Today Emily is really paying for her fun day on Friday – it is very typical for EDSers to be worse the 2nd or 3rd day out from overdoing. That is our sad reality – a couple hours of fun and days of pain to pay for it.
In addition to being in terrible pain all over,Emily has an awful headache today – the kind where she can’t even leave her room and wants silence and solitude. It is 2:30, she is still in bed. Awake but in such pain. I think this might be the worst she has been and that is saying something.
She finally took me up on my offer to bring her lunch back to her. I know it is just the pain but she gets pretty grouchy when she is in this state. She finally asked me and the dog to leave because she just couldn’t bear the noise we were making – and we were trying to be quiet.
So, she is eating her lunch alone in her darkened room. Unable to face the noise and light in the living room.
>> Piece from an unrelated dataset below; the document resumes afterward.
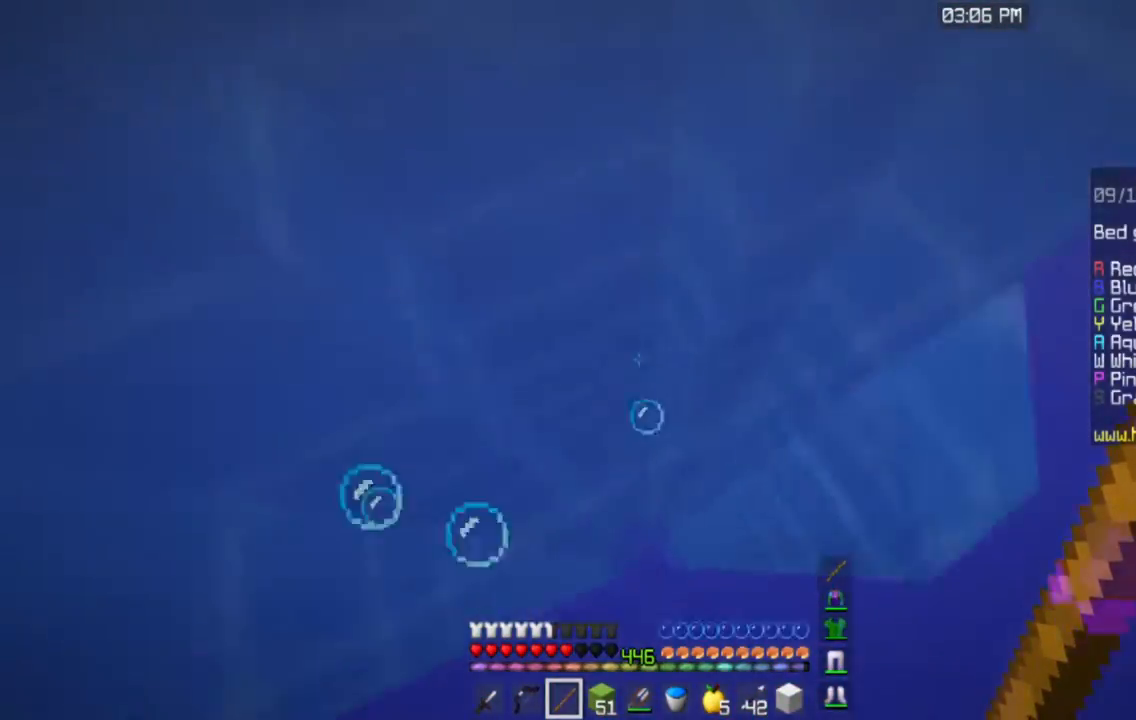
{"keys": ["d", "s", "space"], "mouse": [], "events": [[84, "space", "down"], [184, "a", "up"], [201, "w", "up"], [251, "s", "down"], [334, "d", "down"]]}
I finally talked to my husband about a week ago regarding her headaches. I am starting to suspect Chiari Malformation as a possible explanation and finally got the guts up to mention it to him. Unfortunately, he didn’t think I was nuts. We decided to wait until we see Dr. Tinkle on March 14 to see what we can do about getting her checked out. Now, I am thinking maybe we should get to her pediatrician and get the ball rolling now. She saw an opthamologist last week because of the pain in her eye. After his thorough exam, he did say he couldn’t see any signs of Chiari but that it didn’t mean she couldn’t have it and that she should see a pediatric neurologist to get to the bottom of her headaches.
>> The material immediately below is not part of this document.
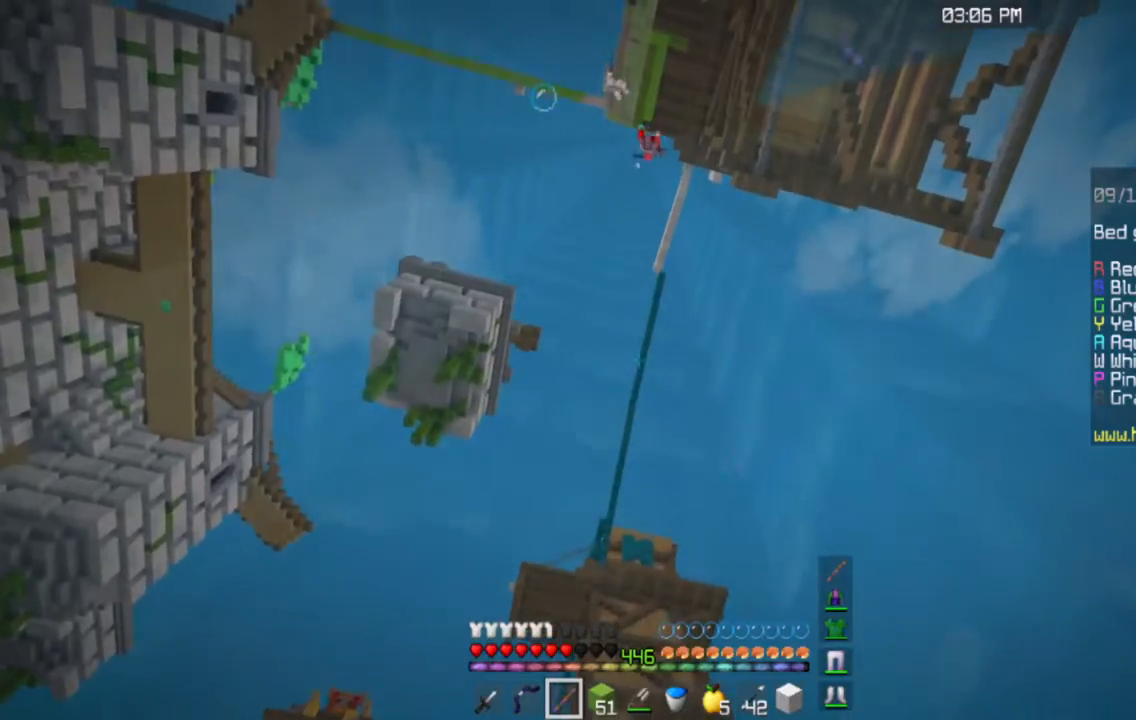
{"keys": ["space"], "mouse": [], "events": [[384, "d", "up"], [417, "w", "up"]]}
I was willing to wait until we get to Dr. Tinkle but now I am not so sure. The problem is – and this is the story of our life right now – that nobody locally really knows enough to treat her, so going to the ER or any doctor is often pointless. We get sent home with good wishes, inconclusive results and no help. No doctor we have seen so far is willing to give her any pain relief. Aleve is as good as it gets and it does absolutely nothing for her pain. If we need a specialist, we have to wait weeks, sometimes months. And even when we finally see a specialist it often results in no help. There are times I feel like screaming in frustration and this is one of those days.
Having a child with several rare and unusual conditions makes seeking medical care very problematic. It is torture trying to figure out the best path with little or no guidance from doctors. We constantly second guess ourselves trying to make the right choice with so much on the line. We are on our own – with only my internet searches and Andrew’s medical back ground to guide us. It is terrifying. Draining. Heart-stopping. We can only do the best we can and pray for God to protect her.